[Data items]
=======

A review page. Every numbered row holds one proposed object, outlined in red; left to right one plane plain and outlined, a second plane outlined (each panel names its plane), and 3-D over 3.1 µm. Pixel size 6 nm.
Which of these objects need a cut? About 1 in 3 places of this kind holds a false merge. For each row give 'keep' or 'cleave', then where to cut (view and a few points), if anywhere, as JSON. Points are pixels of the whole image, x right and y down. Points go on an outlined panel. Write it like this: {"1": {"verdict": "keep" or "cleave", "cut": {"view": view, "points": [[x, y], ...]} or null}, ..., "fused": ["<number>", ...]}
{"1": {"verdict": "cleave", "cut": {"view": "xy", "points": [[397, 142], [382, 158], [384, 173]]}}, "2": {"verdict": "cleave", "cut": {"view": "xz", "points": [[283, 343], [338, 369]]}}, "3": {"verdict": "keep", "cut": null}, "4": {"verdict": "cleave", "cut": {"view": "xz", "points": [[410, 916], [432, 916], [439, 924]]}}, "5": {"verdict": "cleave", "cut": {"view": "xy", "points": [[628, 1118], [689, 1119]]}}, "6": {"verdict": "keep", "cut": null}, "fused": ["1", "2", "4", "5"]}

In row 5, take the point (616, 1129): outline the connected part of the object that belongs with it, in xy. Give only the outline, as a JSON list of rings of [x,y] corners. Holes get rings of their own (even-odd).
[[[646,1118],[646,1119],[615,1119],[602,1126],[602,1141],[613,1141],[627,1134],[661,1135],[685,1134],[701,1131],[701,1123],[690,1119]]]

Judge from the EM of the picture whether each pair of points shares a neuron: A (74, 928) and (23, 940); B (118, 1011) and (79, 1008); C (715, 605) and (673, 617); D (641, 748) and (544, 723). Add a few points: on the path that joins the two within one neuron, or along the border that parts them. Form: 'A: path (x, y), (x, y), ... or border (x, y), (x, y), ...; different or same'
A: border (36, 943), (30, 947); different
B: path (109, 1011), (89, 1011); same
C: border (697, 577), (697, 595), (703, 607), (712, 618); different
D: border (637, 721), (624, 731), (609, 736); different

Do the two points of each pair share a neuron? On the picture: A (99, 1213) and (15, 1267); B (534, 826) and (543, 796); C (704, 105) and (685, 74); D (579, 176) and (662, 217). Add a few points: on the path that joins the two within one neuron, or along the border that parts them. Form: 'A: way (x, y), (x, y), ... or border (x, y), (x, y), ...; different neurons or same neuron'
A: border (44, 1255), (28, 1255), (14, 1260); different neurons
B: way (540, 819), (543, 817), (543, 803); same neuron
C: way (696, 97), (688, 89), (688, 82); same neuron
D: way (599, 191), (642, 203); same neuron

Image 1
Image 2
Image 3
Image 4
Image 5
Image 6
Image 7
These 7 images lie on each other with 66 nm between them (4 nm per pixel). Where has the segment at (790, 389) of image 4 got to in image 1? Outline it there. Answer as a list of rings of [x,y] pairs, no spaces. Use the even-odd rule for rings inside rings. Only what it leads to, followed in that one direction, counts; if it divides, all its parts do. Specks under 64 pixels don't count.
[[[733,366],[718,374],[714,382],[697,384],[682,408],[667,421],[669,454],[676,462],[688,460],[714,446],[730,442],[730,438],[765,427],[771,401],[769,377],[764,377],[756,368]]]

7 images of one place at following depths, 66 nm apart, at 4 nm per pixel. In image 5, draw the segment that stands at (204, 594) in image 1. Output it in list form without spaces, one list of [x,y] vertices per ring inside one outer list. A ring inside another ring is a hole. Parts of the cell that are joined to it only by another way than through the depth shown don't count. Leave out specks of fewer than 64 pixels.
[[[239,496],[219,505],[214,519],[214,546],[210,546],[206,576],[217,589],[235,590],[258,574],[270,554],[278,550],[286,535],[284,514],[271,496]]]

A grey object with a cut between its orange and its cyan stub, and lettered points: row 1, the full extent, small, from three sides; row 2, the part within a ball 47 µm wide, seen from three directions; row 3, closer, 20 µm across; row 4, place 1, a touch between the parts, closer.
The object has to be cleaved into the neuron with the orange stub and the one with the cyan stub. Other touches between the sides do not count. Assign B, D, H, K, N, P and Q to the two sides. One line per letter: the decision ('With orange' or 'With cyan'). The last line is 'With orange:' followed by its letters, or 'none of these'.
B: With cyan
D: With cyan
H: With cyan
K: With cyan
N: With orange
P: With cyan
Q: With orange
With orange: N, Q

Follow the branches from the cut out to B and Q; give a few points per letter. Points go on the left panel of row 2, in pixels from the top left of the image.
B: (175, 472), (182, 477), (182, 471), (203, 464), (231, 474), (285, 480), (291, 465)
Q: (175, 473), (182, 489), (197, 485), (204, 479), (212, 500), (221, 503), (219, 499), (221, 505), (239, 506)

=======

Task requirements »
Every line of data must be returned unchanged.

Task result »
A review page. Every numbered row holds one proposed object, outlined in red; left to right one plane plain and outlined, a second plane outlined (each panel names its plane), and 3-D over 3.1 µm. Pixel size 6 nm.
Which of these objects need a cut? About 1 in 3 places of this kind holds a false merge. For each row give 'keep' or 'cleave', then where to cut (view and a few points), if anywhere, as JSON. Points are pixels of the whole image, x right and y down. Points go on an outlined panel. Write it like this: {"1": {"verdict": "keep" or "cleave", "cut": {"view": view, "points": [[x, y], ...]} or null}, ..., "fused": ["<number>", ...]}
{"1": {"verdict": "cleave", "cut": {"view": "xy", "points": [[397, 142], [382, 158], [384, 173]]}}, "2": {"verdict": "cleave", "cut": {"view": "xz", "points": [[283, 343], [338, 369]]}}, "3": {"verdict": "keep", "cut": null}, "4": {"verdict": "cleave", "cut": {"view": "xz", "points": [[410, 916], [432, 916], [439, 924]]}}, "5": {"verdict": "cleave", "cut": {"view": "xy", "points": [[628, 1118], [689, 1119]]}}, "6": {"verdict": "keep", "cut": null}, "fused": ["1", "2", "4", "5"]}

In row 5, take the point (616, 1129): outline the connected part of the object that belongs with it, in xy. Give only the outline, as a JSON list of rings of [x,y] corners. Holes get rings of their own (even-odd).
[[[646,1118],[646,1119],[615,1119],[602,1126],[602,1141],[613,1141],[627,1134],[661,1135],[685,1134],[701,1131],[701,1123],[690,1119]]]

Judge from the EM of the picture whether each pair of points shares a neuron: A (74, 928) and (23, 940); B (118, 1011) and (79, 1008); C (715, 605) and (673, 617); D (641, 748) and (544, 723). Add a few points: on the path that joins the two within one neuron, or along the border that parts them. Form: 'A: path (x, y), (x, y), ... or border (x, y), (x, y), ...; different or same'
A: border (36, 943), (30, 947); different
B: path (109, 1011), (89, 1011); same
C: border (697, 577), (697, 595), (703, 607), (712, 618); different
D: border (637, 721), (624, 731), (609, 736); different

Do the two points of each pair share a neuron? On the picture: A (99, 1213) and (15, 1267); B (534, 826) and (543, 796); C (704, 105) and (685, 74); D (579, 176) and (662, 217). Add a few points: on the path that joins the two within one neuron, or along the border that parts them. Form: 'A: way (x, y), (x, y), ... or border (x, y), (x, y), ...; different neurons or same neuron'
A: border (44, 1255), (28, 1255), (14, 1260); different neurons
B: way (540, 819), (543, 817), (543, 803); same neuron
C: way (696, 97), (688, 89), (688, 82); same neuron
D: way (599, 191), (642, 203); same neuron

Image 1
Image 2
Image 3
Image 4
Image 5
Image 6
Image 7
These 7 images lie on each other with 66 nm between them (4 nm per pixel). Where has the segment at (790, 389) of image 4 got to in image 1? Outline it there. Answer as a list of rings of [x,y] pairs, no spaces. Use the even-odd rule for rings inside rings. Only what it leads to, followed in that one direction, counts; if it divides, all its parts do. Specks under 64 pixels don't count.
[[[733,366],[718,374],[714,382],[697,384],[682,408],[667,421],[669,454],[676,462],[688,460],[714,446],[730,442],[730,438],[765,427],[771,401],[769,377],[764,377],[756,368]]]

7 images of one place at following depths, 66 nm apart, at 4 nm per pixel. In image 5, draw the segment that stands at (204, 594) in image 1. Output it in list form without spaces, one list of [x,y] vertices per ring inside one outer list. A ring inside another ring is a hole. Parts of the cell that are joined to it only by another way than through the depth shown don't count. Leave out specks of fewer than 64 pixels.
[[[239,496],[219,505],[214,519],[214,546],[210,546],[206,576],[217,589],[235,590],[258,574],[270,554],[278,550],[286,535],[284,514],[271,496]]]

A grey object with a cut between its orange and its cyan stub, and lettered points: row 1, the full extent, small, from three sides; row 2, the part within a ball 47 µm wide, seen from three directions; row 3, closer, 20 µm across; row 4, place 1, a touch between the parts, closer.
The object has to be cleaved into the neuron with the orange stub and the one with the cyan stub. Other touches between the sides do not count. Assign B, D, H, K, N, P and Q to the two sides. One line per letter: the decision ('With orange' or 'With cyan'). The last line is 'With orange:' followed by its letters, or 'none of these'.
B: With cyan
D: With cyan
H: With cyan
K: With cyan
N: With orange
P: With cyan
Q: With orange
With orange: N, Q

Follow the branches from the cut out to B and Q; give a few points per letter. Points go on the left panel of row 2, in pixels from the top left of the image.
B: (175, 472), (182, 477), (182, 471), (203, 464), (231, 474), (285, 480), (291, 465)
Q: (175, 473), (182, 489), (197, 485), (204, 479), (212, 500), (221, 503), (219, 499), (221, 505), (239, 506)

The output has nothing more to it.